Chimera.vsearch command not valid?

Hi,

I am a very beginner user trying to go through the MiSeq_SOP tutorial and when I try to execute

chimera.vsearch(fasta=stability.trim.contigs.good.unique.good.filter.nique.precluster.fasta, count=stability.trim.contigs.good.unique.good.filter.unique.precluster.count_table, dereplicate=t)

I get the error: Invalid command.
Valid commands are: align.check,align.seqs,amova,anosim,bin.seqs,catchall,chimera.bellerophon,chimera.ccode,chimera.check,chimera.perseus,chimera.pintail,chimera.slayer,chimera.uchime,chop.seqs,classify.otu,classify.rf,classify.seqs,classify.svm,classify.tree,clear.memory,clearcut,cluster,cluster.classic,cluster.fragments,cluster.split,collect.shared,collect.single,consensus.seqs,cooccurrence,corr.axes,count.groups,count.seqs,create.database,degap.seqs,deunique.seqs,deunique.tree,dist.seqs,dist.shared,fastq.info,filter.seqs,filter.shared,get.commandinfo,get.communitytype,get.coremicrobiome,get.current,get.dists,get.group,get.groups,get.label,get.lineage,get.mimarkspackage,get.otulabels,get.otulist,get.oturep,get.otus,get.rabund,get.relabund,get.sabund,get.seqs,get.sharedseqs,hcluster,heatmap.bin,heatmap.sim,help,homova,indicator,kruskal.wallis,lefse,libshuff,list.otulabels,list.seqs,load.logfile,make.biom,make.contigs,make.fastq,make.group,make.lefse,make.lookup,make.shared,make.sra,make.table,mantel,merge.files,merge.groups,merge.sfffiles,merge.taxsummary,metastats,mgcluster,mimarks.attributes,nmds,normalize.shared,otu.association,otu.hierarchy,pairwise.seqs,parse.list,parsimony,pca,pcoa,pcr.seqs,phylo.diversity,phylotype,pipeline.pds,pre.cluster,primer.design,quit,rarefaction.shared,rarefaction.single,remove.dists,remove.groups,remove.lineage,remove.otulabels,remove.otus,remove.rare,remove.seqs,rename.seqs,reverse.seqs,screen.seqs,sens.spec,seq.error,set.current,set.dir,set.logfile,sff.multiple,sffinfo,shhh.flows,shhh.seqs,sort.seqs,sparcc,split.abund,split.groups,sub.sample,summary.qual,summary.seqs,summary.shared,summary.single,summary.tax,system,tree.shared,trim.flows,trim.seqs,unifrac.unweighted,unifrac.weighted,unique.seqs,venn.


Why isn't chimera.vsearch listed as a "valid command"? Am I missing something?
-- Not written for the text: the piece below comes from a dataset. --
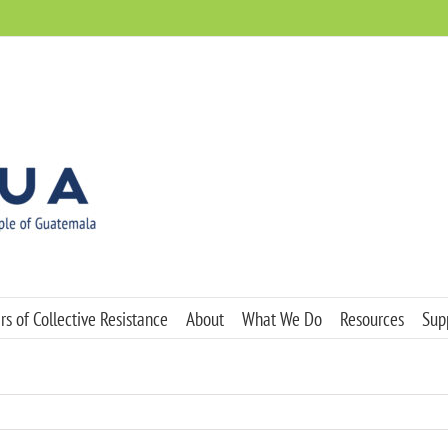
s of Collective Resistance
About
What We Do
Resources
Sup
I am following the tutorial word-for-word with the data provided in the tutorial.

Which version of mothur are you using? Chimera.vsearch was only added in 1.38.0 (1.39.0 for Windows) so an older version of mothur is the most likely reason it’s not in the list of valid commands.